STRAIT FLEX Original composite drywall tape uses a strong composite backing and paper surface to create clear inner and outer corners. This tape is 2 3/8 inches in width, which is not only wider than standard paper tape, but also thicker and stronger. It is a necessary element to cover the gaps that often occur when drywall panels meet in corners. STRAIT FLEX can replace conventional crease paper tape used for inner corners, and can also be used as a substitute for solid corner beads when taped for outer corners. It is not as hard as corner beads, so if it is applied to outer corners will cause problems, please consider using regular corner beads in these locations. Like paper tape, this corner tape should be embedded in drywall compound. It has a 100-foot roll.
FibaFuse paperless drywall repair tape has a full width of 6 inches and is a wise choice to use overhead when applying tape to the joints between ceiling drywall panels. Compared to narrower tape, the extra width makes it easier to align on the seams without errors. In addition, FibaFuse is pre-creased, so it can also be used on the inner corner between the ceiling and the wall-a place that is usually difficult to stick smoothly. Made of a molten glass mat, the FibaFuse tape is applied in the same way as paper tape: a layer of wet joint compound is embedded. It has a 75-foot roll.
When the house is inevitably settled, cracks may appear above the doors and windows, thereby destroying the appearance of the entire wall. Developed specifically to help smooth and repair cracks, the 6-inch wide Red Devil fiber mesh crack repair tape can be cut with scissors to fit any length of cracks. Its self-adhesive backing means that it adheres firmly to the wall, after which drywall compound or caulk should be applied to it to fill the cracks and form a smooth surface.
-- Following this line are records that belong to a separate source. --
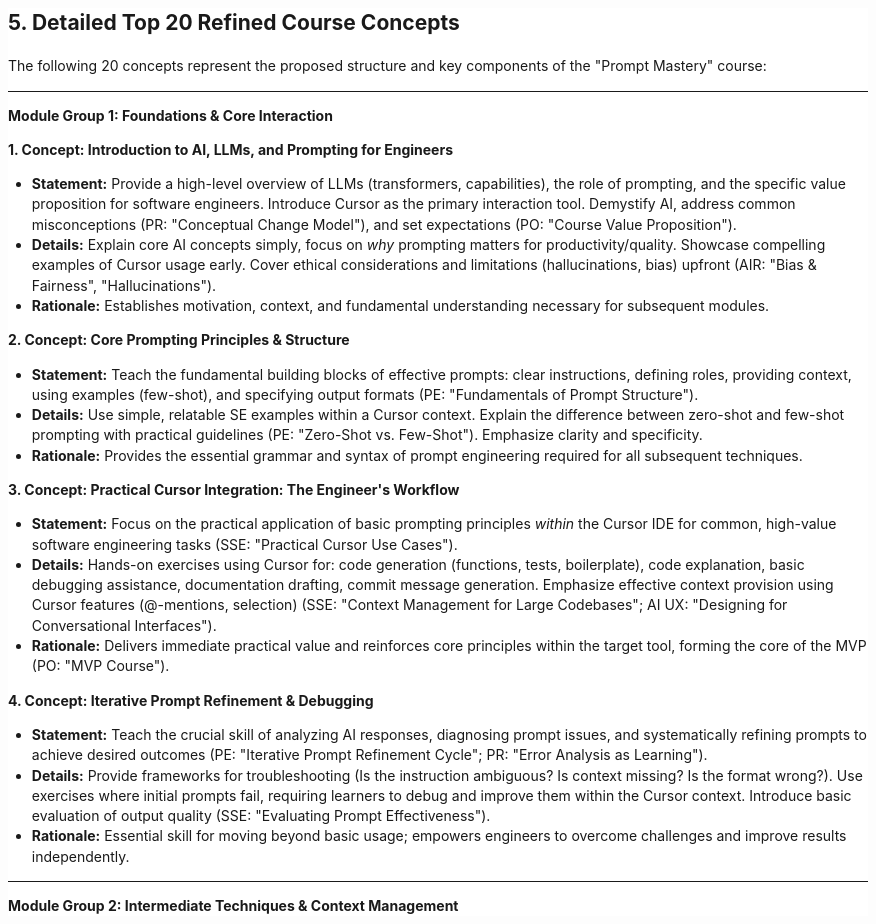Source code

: ## 5. Detailed Top 20 Refined Course Concepts

The following 20 concepts represent the proposed structure and key components of the "Prompt Mastery" course:

---

**Module Group 1: Foundations & Core Interaction**

**1. Concept: Introduction to AI, LLMs, and Prompting for Engineers**
*   **Statement:** Provide a high-level overview of LLMs (transformers, capabilities), the role of prompting, and the specific value proposition for software engineers. Introduce Cursor as the primary interaction tool. Demystify AI, address common misconceptions (PR: "Conceptual Change Model"), and set expectations (PO: "Course Value Proposition").
*   **Details:** Explain core AI concepts simply, focus on *why* prompting matters for productivity/quality. Showcase compelling examples of Cursor usage early. Cover ethical considerations and limitations (hallucinations, bias) upfront (AIR: "Bias & Fairness", "Hallucinations").
*   **Rationale:** Establishes motivation, context, and fundamental understanding necessary for subsequent modules.

**2. Concept: Core Prompting Principles & Structure**
*   **Statement:** Teach the fundamental building blocks of effective prompts: clear instructions, defining roles, providing context, using examples (few-shot), and specifying output formats (PE: "Fundamentals of Prompt Structure").
*   **Details:** Use simple, relatable SE examples within a Cursor context. Explain the difference between zero-shot and few-shot prompting with practical guidelines (PE: "Zero-Shot vs. Few-Shot"). Emphasize clarity and specificity.
*   **Rationale:** Provides the essential grammar and syntax of prompt engineering required for all subsequent techniques.

**3. Concept: Practical Cursor Integration: The Engineer's Workflow**
*   **Statement:** Focus on the practical application of basic prompting principles *within* the Cursor IDE for common, high-value software engineering tasks (SSE: "Practical Cursor Use Cases").
*   **Details:** Hands-on exercises using Cursor for: code generation (functions, tests, boilerplate), code explanation, basic debugging assistance, documentation drafting, commit message generation. Emphasize effective context provision using Cursor features (@-mentions, selection) (SSE: "Context Management for Large Codebases"; AI UX: "Designing for Conversational Interfaces").
*   **Rationale:** Delivers immediate practical value and reinforces core principles within the target tool, forming the core of the MVP (PO: "MVP Course").

**4. Concept: Iterative Prompt Refinement & Debugging**
*   **Statement:** Teach the crucial skill of analyzing AI responses, diagnosing prompt issues, and systematically refining prompts to achieve desired outcomes (PE: "Iterative Prompt Refinement Cycle"; PR: "Error Analysis as Learning").
*   **Details:** Provide frameworks for troubleshooting (Is the instruction ambiguous? Is context missing? Is the format wrong?). Use exercises where initial prompts fail, requiring learners to debug and improve them within the Cursor context. Introduce basic evaluation of output quality (SSE: "Evaluating Prompt Effectiveness").
*   **Rationale:** Essential skill for moving beyond basic usage; empowers engineers to overcome challenges and improve results independently.

---

**Module Group 2: Intermediate Techniques & Context Management**
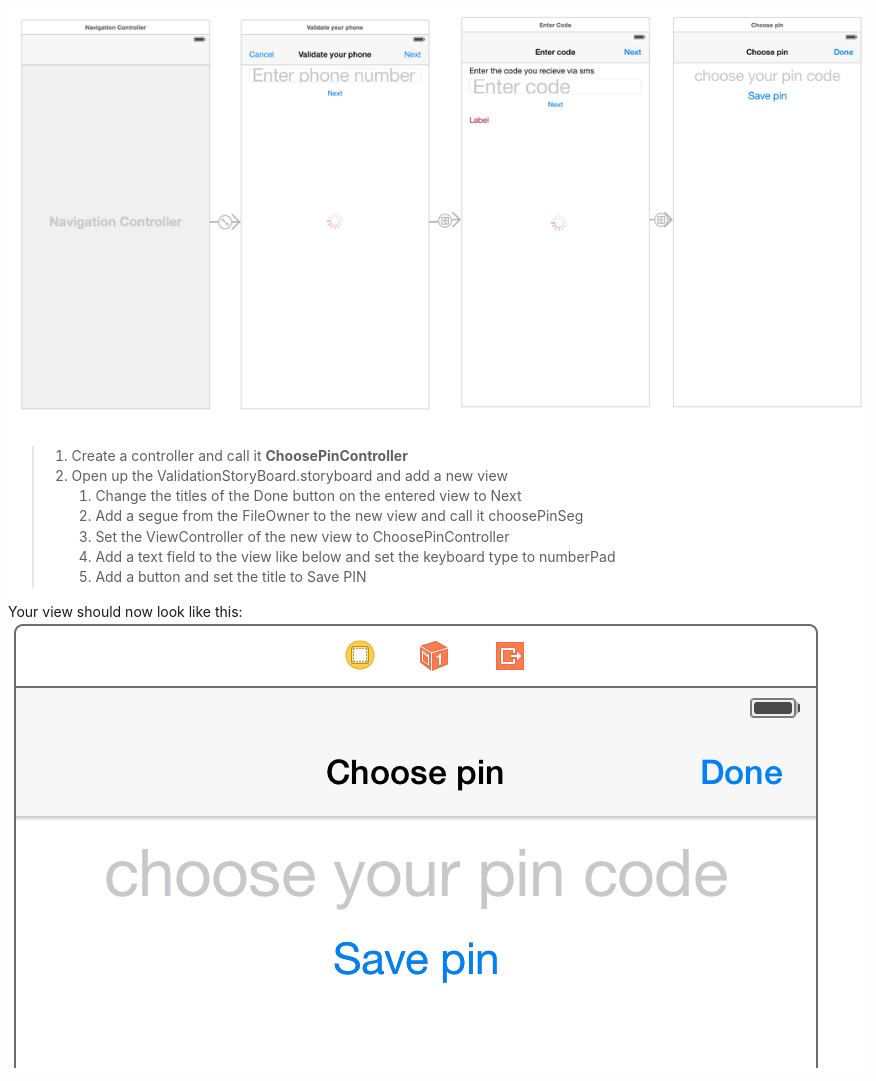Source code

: ![storyboardpart4.png](images/81510ca-storyboardpart4.png)

> 1.  Create a controller and call it **ChoosePinController**
> 2.  Open up the ValidationStoryBoard.storyboard and add a new view
>     1.  Change the titles of the Done button on the entered view to Next
>     2.  Add a segue from the FileOwner to the new view and call it choosePinSeg
>     3.  Set the ViewController of the new view to ChoosePinController
>     4.  Add a text field to the view like below and set the keyboard type to numberPad
>     5.  Add a button and set the title to Save PIN

Your view should now look like this:
![choosepin-new.png](images/060f4d2-choosepin-new.png)
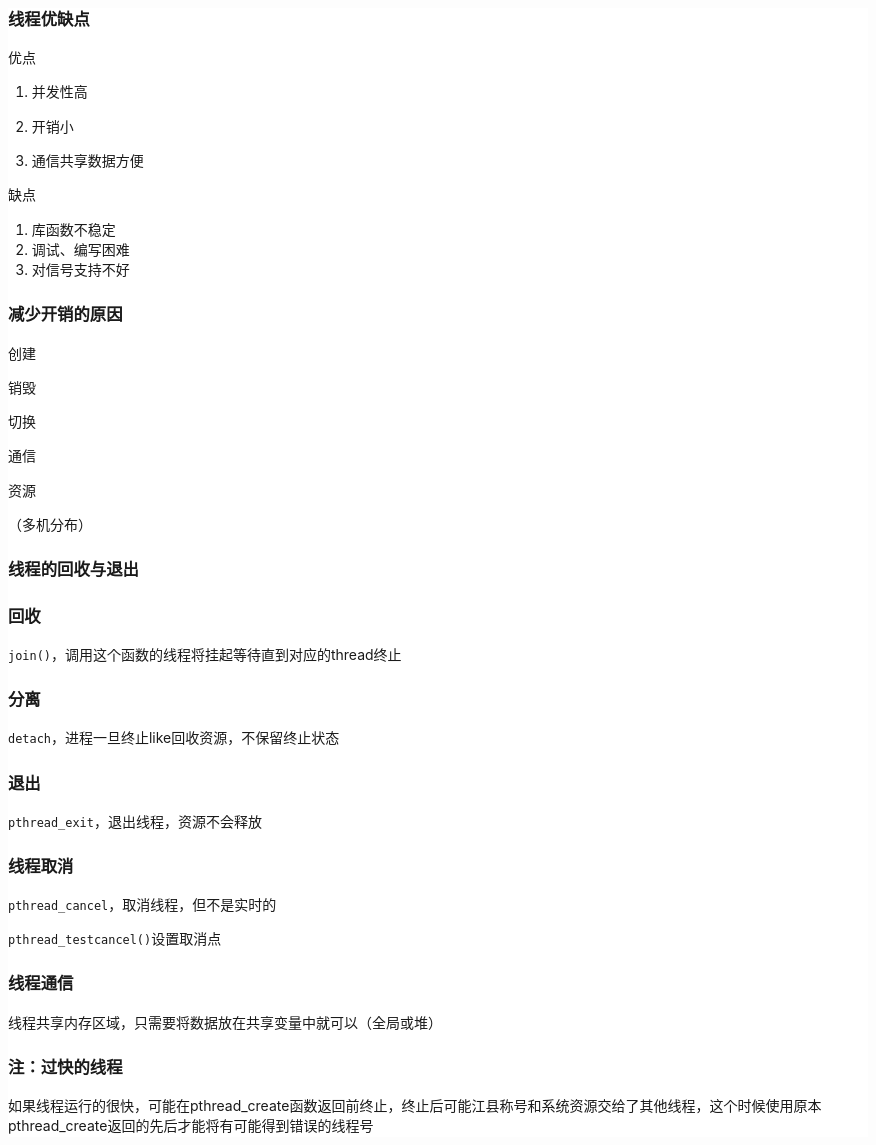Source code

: ### 线程优缺点

优点

1. 并发性高

1. 开销小
2. 通信共享数据方便

缺点

1. 库函数不稳定
2. 调试、编写困难
3. 对信号支持不好

### 减少开销的原因

创建

销毁

切换

通信

资源

（多机分布）

### 线程的回收与退出

### 回收

`join()`，调用这个函数的线程将挂起等待直到对应的thread终止

### 分离

`detach`，进程一旦终止like回收资源，不保留终止状态

### 退出

`pthread_exit`，退出线程，资源不会释放

### 线程取消

`pthread_cancel`，取消线程，但不是实时的

`pthread_testcancel()`设置取消点

### 线程通信

线程共享内存区域，只需要将数据放在共享变量中就可以（全局或堆）

### 注：过快的线程

如果线程运行的很快，可能在pthread_create函数返回前终止，终止后可能江县称号和系统资源交给了其他线程，这个时候使用原本pthread_create返回的先后才能将有可能得到错误的线程号
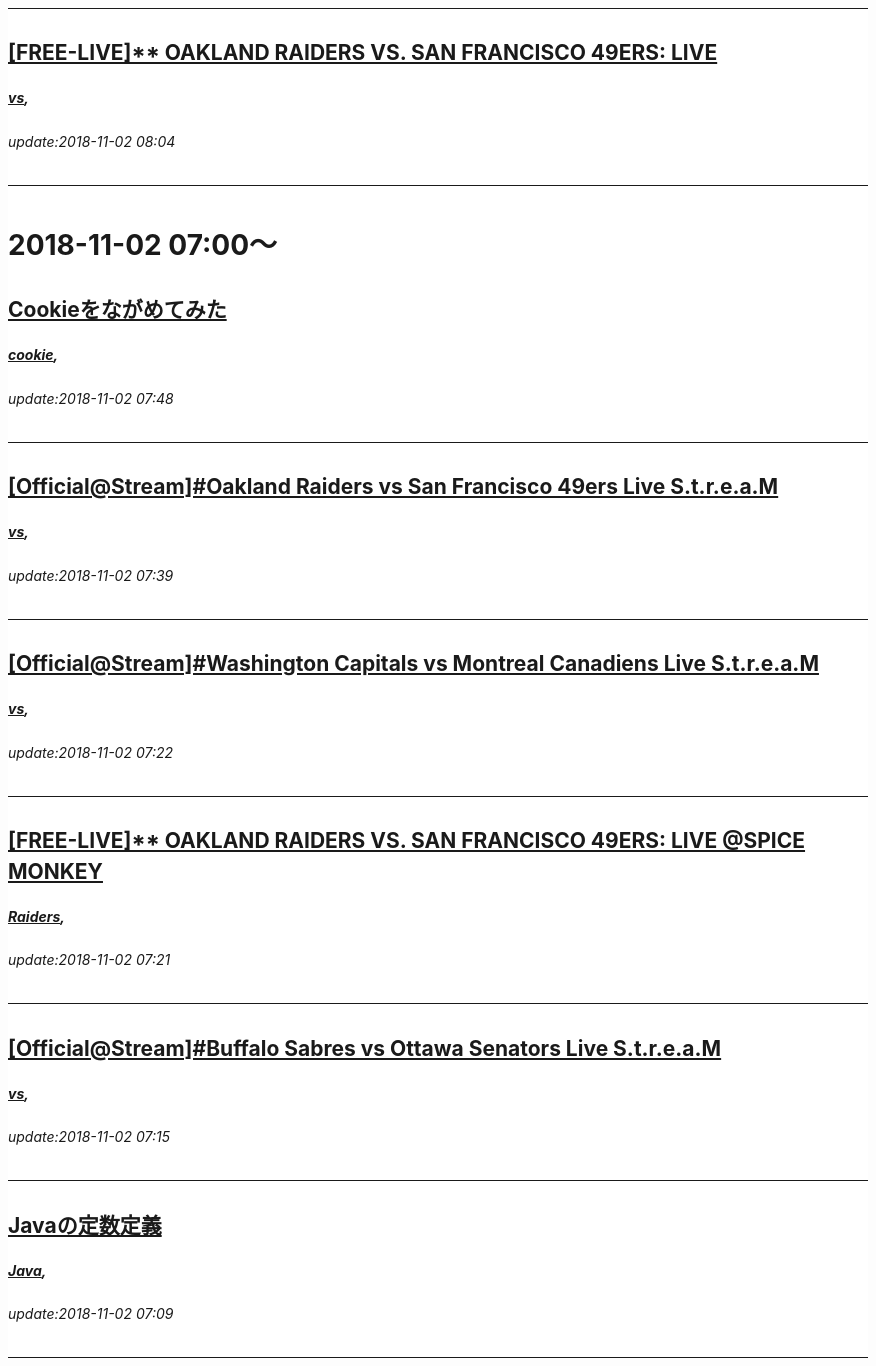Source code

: 
---
## [[FREE-LIVE]** OAKLAND RAIDERS VS. SAN FRANCISCO 49ERS: LIVE](https://qiita.com/rejw/items/3626c5d0d5748c2d9a83)
##### [vs](https://qiita.com/tags/vs), 
###### update:2018-11-02 08:04
---




# 2018-11-02 07:00～
## [Cookieをながめてみた](https://qiita.com/NaoyukiSato/items/1566ea6fed27c899155e)
##### [cookie](https://qiita.com/tags/cookie), 
###### update:2018-11-02 07:48
---
## [[Official@Stream]#Oakland Raiders vs San Francisco 49ers Live S.t.r.e.a.M](https://qiita.com/yug/items/6d5fbd57be08bb88b6e2)
##### [vs](https://qiita.com/tags/vs), 
###### update:2018-11-02 07:39
---
## [[Official@Stream]#Washington Capitals vs Montreal Canadiens Live S.t.r.e.a.M](https://qiita.com/rejw/items/00140983361a0930c1d9)
##### [vs](https://qiita.com/tags/vs), 
###### update:2018-11-02 07:22
---
## [[FREE-LIVE]** OAKLAND RAIDERS VS. SAN FRANCISCO 49ERS: LIVE @SPICE MONKEY](https://qiita.com/islamisbd306/items/517f02fa78a99c91285b)
##### [Raiders](https://qiita.com/tags/Raiders), 
###### update:2018-11-02 07:21
---
## [[Official@Stream]#Buffalo Sabres vs Ottawa Senators Live S.t.r.e.a.M](https://qiita.com/col/items/b17f4a8edf1d186ffc71)
##### [vs](https://qiita.com/tags/vs), 
###### update:2018-11-02 07:15
---
## [Javaの定数定義](https://qiita.com/cabab/items/ed669e36097861fb00e7)
##### [Java](https://qiita.com/tags/Java), 
###### update:2018-11-02 07:09
---
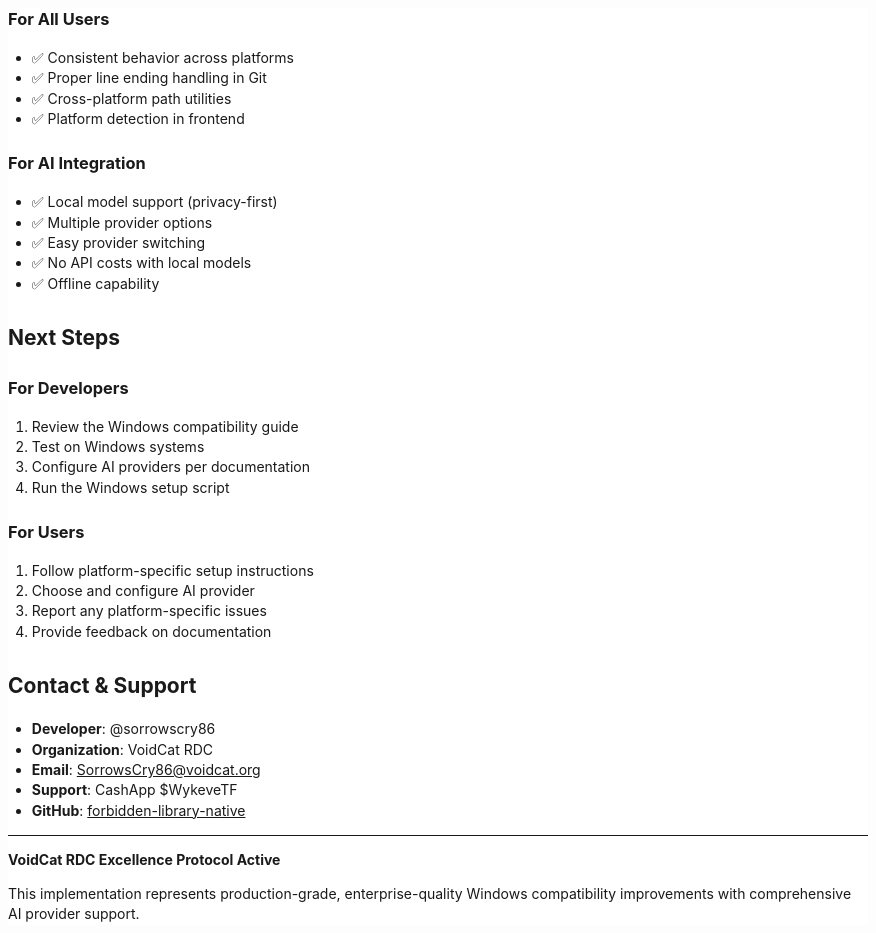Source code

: ### For All Users
- ✅ Consistent behavior across platforms
- ✅ Proper line ending handling in Git
- ✅ Cross-platform path utilities
- ✅ Platform detection in frontend

### For AI Integration
- ✅ Local model support (privacy-first)
- ✅ Multiple provider options
- ✅ Easy provider switching
- ✅ No API costs with local models
- ✅ Offline capability

## Next Steps

### For Developers
1. Review the Windows compatibility guide
2. Test on Windows systems
3. Configure AI providers per documentation
4. Run the Windows setup script

### For Users
1. Follow platform-specific setup instructions
2. Choose and configure AI provider
3. Report any platform-specific issues
4. Provide feedback on documentation

## Contact & Support

- **Developer**: @sorrowscry86
- **Organization**: VoidCat RDC
- **Email**: SorrowsCry86@voidcat.org
- **Support**: CashApp $WykeveTF
- **GitHub**: [forbidden-library-native](https://github.com/sorrowscry86/forbidden-library-native)

---

**VoidCat RDC Excellence Protocol Active**

This implementation represents production-grade, enterprise-quality Windows compatibility improvements with comprehensive AI provider support.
This tape is mildew and mildew proof, and it is 75 feet in roll.
Pasting drywall is the application of joint compound and drywall tape to smooth the joints and give the wall a flat, firm surface.
It is natural for first-time drywall DIYers to have some problems. Find some of the most common questions and their answers here.
The structure has inner and outer corners. The standard method of pasting the inner corners is to apply cement on the corners, then embed pre-pressed paper or composite drywall tape in the corners, and smooth them in place with a tape knife. The outer corner is usually formed by connecting rigid drywall corner beads, so before applying the composite as a thin layer of coating on the surface of the bead, it overlaps the entire corner-allowing each layer of coating to dry between applications.
If it does not make good contact with the wall during application, the drywall tape may loosen. This is usually due to not using enough compound on the joint before embedding the tape.
If the drywall tape blisters, breaks, or pulls away from the seam, use a razor to cut off the damaged part, then stick a new piece of tape in its place and install it with a composite material.
If you plan to paint the wall or hang wallpaper on it, yes, tape should be attached to the joints to make the wall look smooth. If you plan to install floor-to-ceiling panels-and drywall will not be visible-there is no need to tape the joints.